First-Time Buyers: First-time buyers include individuals of any age but are largely comprised of millennials, those between 21 and 41 years old. The full extent of the cohort took years to be realized after the Great Recession, but millennials are not only the largest living generation but also today’s top home buyer. This cohort is not exclusively buying entry-level product, though. Some millennials waited until later in life to purchase their first home for lifestyle or financial reasons, resulting in their first home looking more like a move-up property. The increased savings throughout 2020 was among the most impactful for first-time buyers. The cohort cites affordability and the inability to come up with a down payment as the No. 1 reason they do not already own a home.

Move-Up Buyers: When the housing market slowed in March and April of last year, many were quick to remember the price drops of the Great Recession. There was a collective sigh of relief when it became apparent that the housing market was actually bucking the unemployment and uncertainty trends and started to grow again in late April and May, led by move-up buyers. Move-up buyers span different generations but are generally associated with Generation X, those between 41 and 61 years old. Move-up buyers benefit greatly as home prices increase, especially if they’ve paid down a good amount of their existing mortgage.
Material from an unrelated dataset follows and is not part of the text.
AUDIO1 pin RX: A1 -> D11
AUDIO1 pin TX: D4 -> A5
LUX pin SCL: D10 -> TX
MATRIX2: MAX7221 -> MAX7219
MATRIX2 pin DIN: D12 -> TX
Luxury Buyers: The luxury market means different price points in different markets, but the buyers’ needs are often the same. They are looking for quality space with some special features. Discretionary and often selective, luxury buyers are active in today’s housing market fueled by many of the same drivers as move-up buyers, including more time spent at home and increased wealth. Moving to lower-taxed states also has become increasingly popular as there is more flexibility around where we live

Retirees/55+: The retiree/55+ buyer is at a unique time in life where their lifestyle likely has either changed or they are planning for a change. Planned retirement, forced retirement, early retirement, chasing grandchildren, or just simply looking for a larger or smaller home are all reasons why this buyer group is shopping.

Investors: Investors were a staple of the housing market during the mid-2000s housing boom. Both mom-and-pop and institutional investors scooped up many of the foreclosed homes in the wake of the heyday, but some were left scarred from the boom-bust cycle. Fast-forward and the changes brought on by COVID-19 supported renewed interest in purchasing an investment property. Some investors are seeking rental income, and the tenant pool for single-family dwellings is heightened as people look for larger homes and more private space. Other investors are incentivized by rising home prices, for which there is no shortage today.
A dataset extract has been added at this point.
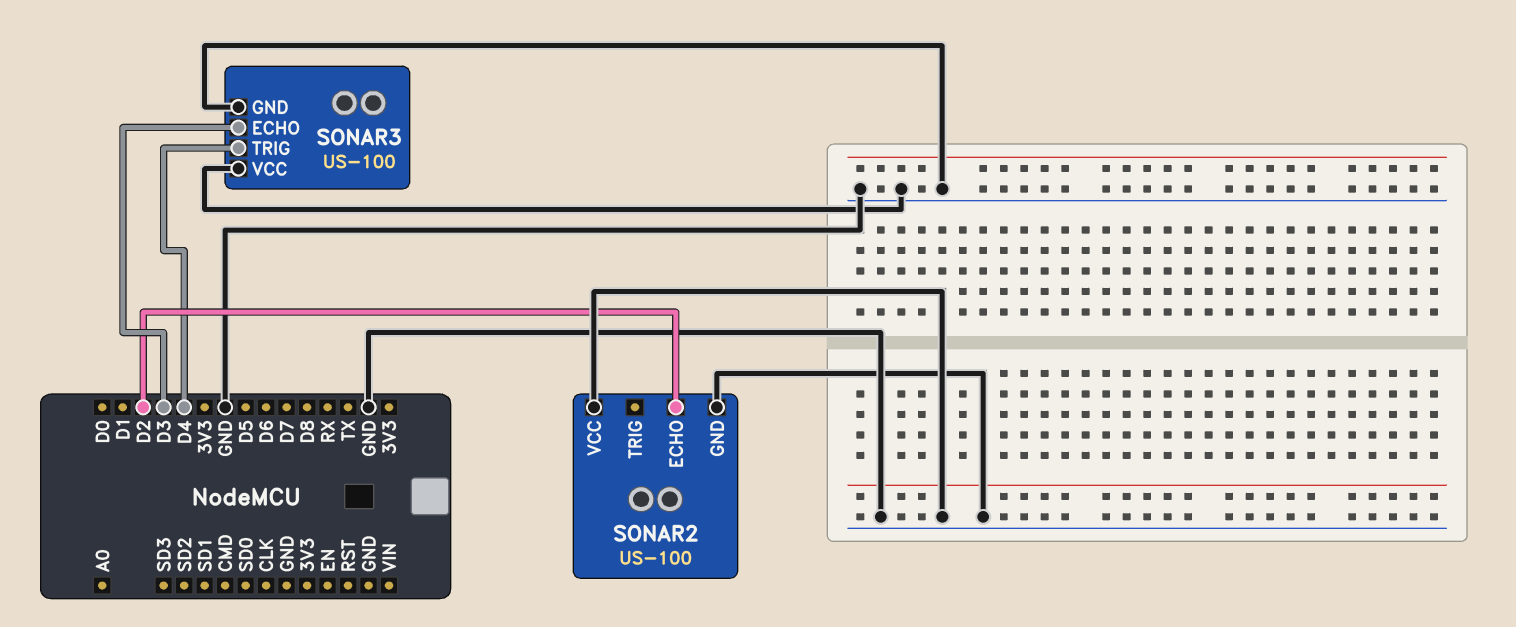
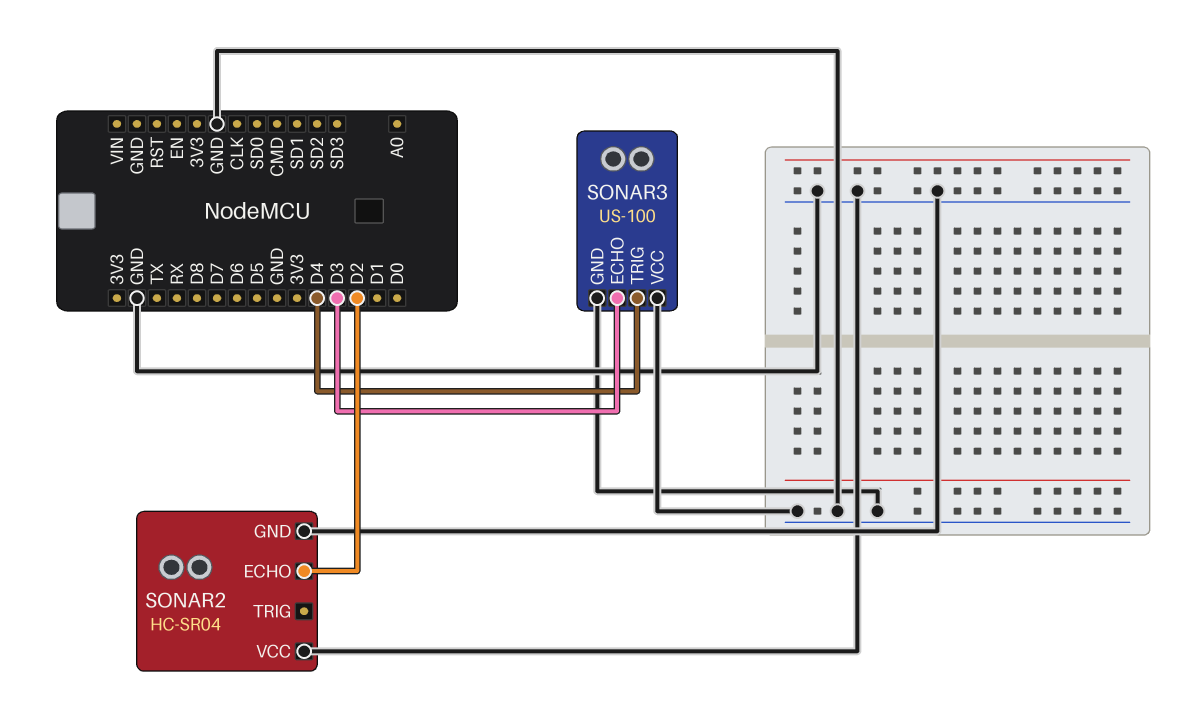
SONAR2: US-100 -> HC-SR04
Second-Home Buyers: 2020 was the year of the staycation, including a search for a "home away from home." Not everyone was in a financial position to buy a second home, but for those who were, the lifestyle changes brought on by the pandemic fueled demand.

Relocation Buyers: 2020 enabled freedom for where we live unlike any time in history. People of all ages were moving for myriad reasons, whether it was to return to their hometown, move to a city they’ve always wanted to live in, or find a place where they could live with some bang for their buck. For millennials, in particular, the aforementioned survey showed the No. 1 reason the cohort said they were considering moving out of their current town was “I’m looking for more affordable housing.” Some other reasons include the desire for a home with a bigger yard and looking for a change and better employment opportunities—tied for No. 3.